Kaede hated it. Hated him for asking the questions that were on constant playback in her own head. Hated that he brought those reservations back to her. So she escaped. Out the heavy door that closed them off from the rest of the world, careful not to pass too close in front of the window, in front of his judging eyes that would see through her as they always did, and slipped into the blue truck that was always in the distance—just like the man-boy sitting in the truck, always distant—and tried to block out thoughts of Taegon.

She hated thinking about him. It frustrated her, gave her headaches as she wondered what he would say to her about something, anything. Yet she couldn’t help it. Couldn’t help thinking, talking about him. Constantly.

It wasn’t like she actually liked him. There was nothing about him that was actually likeable. He was too cocky, too sure of himself. Too insightful and quick.

But still, there was something about him. As much as she hated the way he so surely psychoanalyzed her, bared her soul for his own perusal, as if she was a novel solely for his own entertainment—a novel he knew by heart, it seemed, for he always knew all the words—, the way he picked at her and bothered her and ate away at her until there was nothing left to do but cave into him, she still couldn’t help her reaction to him. The way she listened, unintentionally, for the sound of his footsteps (heavier and dragging and rhythmic, almost, so different from everyone else’s), the scent of him (that heady, thick, spicy, almost earthy smell that she could never place but fit him so perfectly as it clung to him) that she could smell lingering in the air, even after he’d left, as if he was still there.

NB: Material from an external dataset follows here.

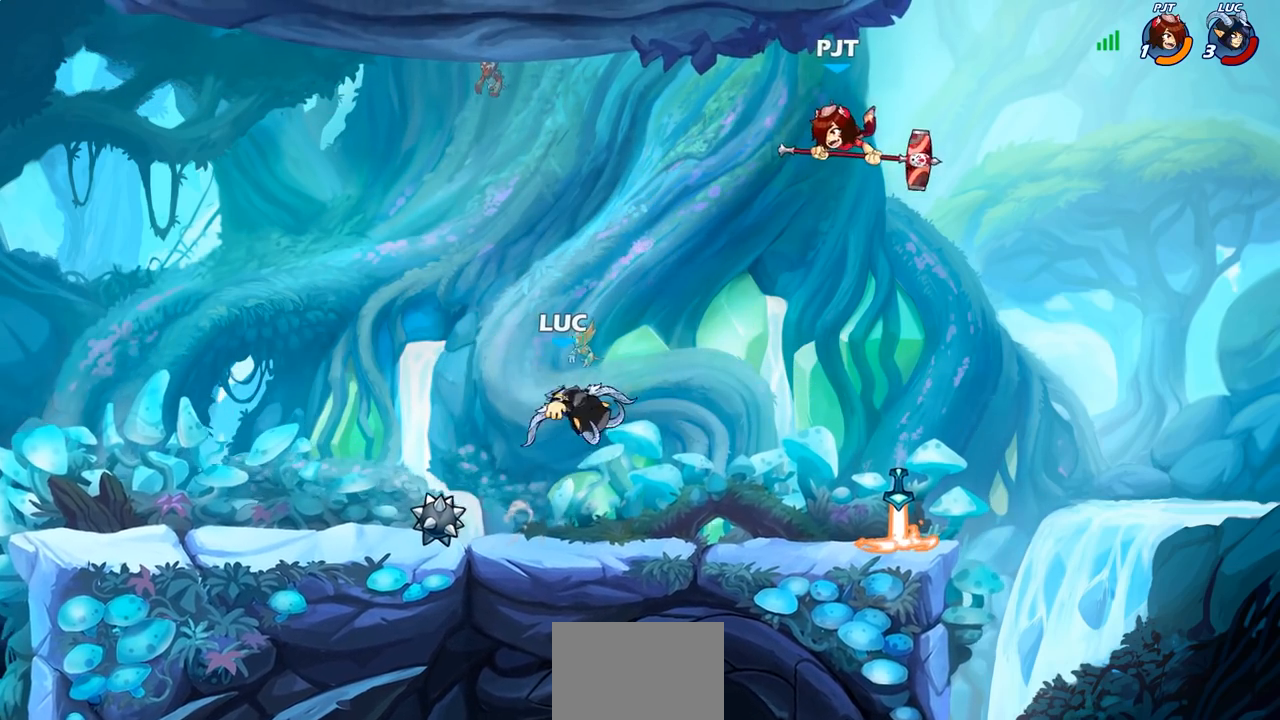
{"buttons": [], "left_stick": "center", "right_stick": "center", "events": [[17, "R2", "down"], [17, "left_stick", "center"], [33, "CIRCLE", "down"], [33, "R1", "down"], [117, "CIRCLE", "up"], [117, "R1", "up"], [117, "R2", "up"]]}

And even more than hating any thoughts she had of him, Kaede hated that she didn’t think of Matt like that. Hated that even as she pulled open the door to his truck, rust sticking to her hand from the frigid handle, and he greeted her so caringly, that her thoughts still lingered on the boy in the building and that quirking, bitter, smile that told of sorrows and some reality that didn’t quite exist to her yet (maybe not anyone to him) and his cold blue eyes that pierced her soul. It was so much better than this, which Kaede hated to admit, too. She hated the way his raised brow disappeared into his messy hair and even his quirking, awkward attempt at a smile vanished into his scraggly beard. Even as she settled into the warming carpet-like seats and took his hand, cool and rough, into her own, she felt the urge to rush back into the restaurant, to get away from this car and this realm of emotional void. At least Taegon’s feelings—even contempt, hatred, bitterness—didn’t disappear on her. At least he had emotions.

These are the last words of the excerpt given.